César's wife, who had learned to know her husband's character during the early years of their marriage, led a life of perpetual terror; she represented sound sense and foresight in the partnership; she was doubt, opposition, and fear, while César represented boldness, ambition, activity, the element of chance and undreamed-of good luck. In spite of appearances, the merchant was the weaker vessel, and it was the wife who really had the patience and courage.

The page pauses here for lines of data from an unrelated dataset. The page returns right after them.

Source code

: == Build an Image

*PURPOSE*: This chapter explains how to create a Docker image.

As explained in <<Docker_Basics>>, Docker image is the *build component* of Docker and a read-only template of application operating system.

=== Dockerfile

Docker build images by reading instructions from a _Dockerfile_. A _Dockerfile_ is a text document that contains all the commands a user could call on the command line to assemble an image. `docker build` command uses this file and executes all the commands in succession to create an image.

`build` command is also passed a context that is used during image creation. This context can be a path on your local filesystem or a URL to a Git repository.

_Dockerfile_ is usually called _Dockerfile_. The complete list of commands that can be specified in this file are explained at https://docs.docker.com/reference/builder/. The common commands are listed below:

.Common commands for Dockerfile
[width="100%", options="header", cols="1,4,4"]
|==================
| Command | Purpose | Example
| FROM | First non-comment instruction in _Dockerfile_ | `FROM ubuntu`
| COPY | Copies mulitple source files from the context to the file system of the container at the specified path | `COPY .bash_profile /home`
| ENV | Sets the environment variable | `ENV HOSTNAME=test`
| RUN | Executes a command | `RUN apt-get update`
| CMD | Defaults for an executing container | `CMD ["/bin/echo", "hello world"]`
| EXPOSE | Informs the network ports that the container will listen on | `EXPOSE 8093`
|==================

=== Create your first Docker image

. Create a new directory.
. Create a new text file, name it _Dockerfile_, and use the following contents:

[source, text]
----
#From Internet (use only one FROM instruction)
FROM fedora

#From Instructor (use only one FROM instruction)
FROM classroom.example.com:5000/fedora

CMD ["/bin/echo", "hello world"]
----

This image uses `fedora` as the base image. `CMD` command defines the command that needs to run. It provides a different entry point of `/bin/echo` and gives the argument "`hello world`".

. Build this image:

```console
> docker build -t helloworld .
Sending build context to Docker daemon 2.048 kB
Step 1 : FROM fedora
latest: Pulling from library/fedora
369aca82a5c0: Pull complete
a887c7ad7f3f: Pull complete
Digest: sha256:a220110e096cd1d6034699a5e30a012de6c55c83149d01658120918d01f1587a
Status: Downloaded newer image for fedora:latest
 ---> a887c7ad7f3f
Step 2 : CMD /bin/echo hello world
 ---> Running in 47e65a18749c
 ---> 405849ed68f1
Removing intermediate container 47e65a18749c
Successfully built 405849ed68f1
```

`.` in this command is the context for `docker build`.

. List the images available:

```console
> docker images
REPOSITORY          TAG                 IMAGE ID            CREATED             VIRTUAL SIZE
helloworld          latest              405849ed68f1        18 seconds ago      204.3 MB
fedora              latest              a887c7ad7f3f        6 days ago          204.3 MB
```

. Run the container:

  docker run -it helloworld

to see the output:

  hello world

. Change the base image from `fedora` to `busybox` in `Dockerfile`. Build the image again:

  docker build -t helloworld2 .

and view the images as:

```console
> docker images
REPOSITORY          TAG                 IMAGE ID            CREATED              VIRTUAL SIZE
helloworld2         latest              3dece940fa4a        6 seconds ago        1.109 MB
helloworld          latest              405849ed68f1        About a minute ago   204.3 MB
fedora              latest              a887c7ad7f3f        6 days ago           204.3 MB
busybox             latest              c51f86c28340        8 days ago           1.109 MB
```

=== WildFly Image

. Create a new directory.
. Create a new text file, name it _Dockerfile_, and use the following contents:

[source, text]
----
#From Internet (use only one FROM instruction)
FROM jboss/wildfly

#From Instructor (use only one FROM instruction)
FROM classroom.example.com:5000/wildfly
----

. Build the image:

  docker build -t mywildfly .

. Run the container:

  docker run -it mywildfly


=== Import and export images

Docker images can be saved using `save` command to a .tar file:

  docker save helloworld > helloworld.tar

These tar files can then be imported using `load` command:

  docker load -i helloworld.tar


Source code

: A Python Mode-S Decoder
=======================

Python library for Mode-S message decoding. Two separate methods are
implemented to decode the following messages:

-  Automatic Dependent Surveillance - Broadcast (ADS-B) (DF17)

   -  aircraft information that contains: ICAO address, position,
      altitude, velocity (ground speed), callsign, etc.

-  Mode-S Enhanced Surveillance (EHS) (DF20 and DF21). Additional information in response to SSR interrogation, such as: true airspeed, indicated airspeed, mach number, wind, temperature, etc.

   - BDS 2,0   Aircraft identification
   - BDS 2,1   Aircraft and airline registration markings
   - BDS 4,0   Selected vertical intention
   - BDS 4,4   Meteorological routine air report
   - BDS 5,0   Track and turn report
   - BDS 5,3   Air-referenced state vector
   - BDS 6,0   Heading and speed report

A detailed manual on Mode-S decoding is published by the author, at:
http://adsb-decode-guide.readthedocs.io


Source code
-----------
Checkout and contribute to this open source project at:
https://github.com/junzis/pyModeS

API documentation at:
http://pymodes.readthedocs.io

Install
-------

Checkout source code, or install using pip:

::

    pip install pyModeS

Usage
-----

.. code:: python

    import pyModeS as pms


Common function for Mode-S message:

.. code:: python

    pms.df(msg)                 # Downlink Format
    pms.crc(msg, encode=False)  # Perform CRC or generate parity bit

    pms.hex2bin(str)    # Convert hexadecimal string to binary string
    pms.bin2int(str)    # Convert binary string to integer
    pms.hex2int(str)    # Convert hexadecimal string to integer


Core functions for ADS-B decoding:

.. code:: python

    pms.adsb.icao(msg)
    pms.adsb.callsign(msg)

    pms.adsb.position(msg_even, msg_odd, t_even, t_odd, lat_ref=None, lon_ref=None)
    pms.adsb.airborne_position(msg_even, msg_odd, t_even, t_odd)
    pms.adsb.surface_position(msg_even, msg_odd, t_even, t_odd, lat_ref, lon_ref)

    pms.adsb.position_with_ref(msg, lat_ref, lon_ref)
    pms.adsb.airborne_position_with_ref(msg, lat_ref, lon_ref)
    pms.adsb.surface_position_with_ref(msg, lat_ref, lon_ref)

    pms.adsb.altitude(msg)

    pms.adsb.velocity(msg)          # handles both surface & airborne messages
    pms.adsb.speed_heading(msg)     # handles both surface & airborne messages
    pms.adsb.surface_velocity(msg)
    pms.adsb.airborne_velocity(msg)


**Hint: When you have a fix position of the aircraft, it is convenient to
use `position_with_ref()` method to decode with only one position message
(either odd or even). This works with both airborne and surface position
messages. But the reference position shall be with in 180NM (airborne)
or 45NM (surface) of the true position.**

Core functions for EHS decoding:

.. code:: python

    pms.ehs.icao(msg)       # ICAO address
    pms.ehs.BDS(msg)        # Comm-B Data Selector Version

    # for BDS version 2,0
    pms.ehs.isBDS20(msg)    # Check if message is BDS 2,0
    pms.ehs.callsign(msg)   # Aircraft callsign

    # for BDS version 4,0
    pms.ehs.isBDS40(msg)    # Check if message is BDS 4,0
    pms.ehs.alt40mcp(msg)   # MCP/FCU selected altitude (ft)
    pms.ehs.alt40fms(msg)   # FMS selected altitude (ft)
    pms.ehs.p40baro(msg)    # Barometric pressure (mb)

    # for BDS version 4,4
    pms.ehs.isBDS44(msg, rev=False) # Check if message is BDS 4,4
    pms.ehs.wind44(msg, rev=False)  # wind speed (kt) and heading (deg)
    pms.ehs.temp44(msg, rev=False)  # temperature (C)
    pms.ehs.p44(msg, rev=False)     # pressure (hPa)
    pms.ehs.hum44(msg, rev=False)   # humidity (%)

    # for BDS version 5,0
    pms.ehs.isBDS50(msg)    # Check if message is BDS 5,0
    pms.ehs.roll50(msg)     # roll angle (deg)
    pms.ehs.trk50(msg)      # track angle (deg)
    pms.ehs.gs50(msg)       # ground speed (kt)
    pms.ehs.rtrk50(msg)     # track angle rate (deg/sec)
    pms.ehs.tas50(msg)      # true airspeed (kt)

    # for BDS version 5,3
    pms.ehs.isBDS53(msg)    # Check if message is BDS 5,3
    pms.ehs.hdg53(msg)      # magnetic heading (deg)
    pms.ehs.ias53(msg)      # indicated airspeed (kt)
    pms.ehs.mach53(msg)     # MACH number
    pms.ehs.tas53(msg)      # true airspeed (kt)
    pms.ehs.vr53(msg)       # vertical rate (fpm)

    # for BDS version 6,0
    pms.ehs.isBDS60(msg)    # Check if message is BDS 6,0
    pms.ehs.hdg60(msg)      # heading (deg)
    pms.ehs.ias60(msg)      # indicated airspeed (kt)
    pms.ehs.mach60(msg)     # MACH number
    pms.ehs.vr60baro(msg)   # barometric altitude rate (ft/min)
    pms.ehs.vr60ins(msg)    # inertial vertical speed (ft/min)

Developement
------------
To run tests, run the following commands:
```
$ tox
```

So it had come to pass that a timid mediocrity, without education, knowledge, or strength of character, a being who could in nowise have succeeded in the world's most slippery places, was taken for a remarkable man, a man of spirit and resolution, thanks to his instinctive uprightness and sense of justice, to the goodness of a truly Christian soul, and love for the one woman who had been his.
FOOTNOTES:
[55] From "The Rise and Fall of César Birotteau," as translated by Ellen Marriàge.
ALFRED DE VIGNY
Born in 1799, died in 1863; entered the army in 1815, becoming a captain in 1823; published a volume of verse in 1822; "Cinq-Mars," his famous historical novel, published in 1826; made translations from Shakespeare and wrote original historical dramas; admitted to the French Academy in 1845.
RICHELIEU'S WAY WITH HIS MASTER[56]
The latter [Cardinal de Richelieu], attired in all the pomp of a cardinal, leaning upon two young pages, and followed by his captain of the guards and more than five hundred gentlemen attached to his house, advanced toward the King slowly and stopping at each step, as if forcibly arrested by his sufferings, but in reality to observe the faces before him. A glance sufficed.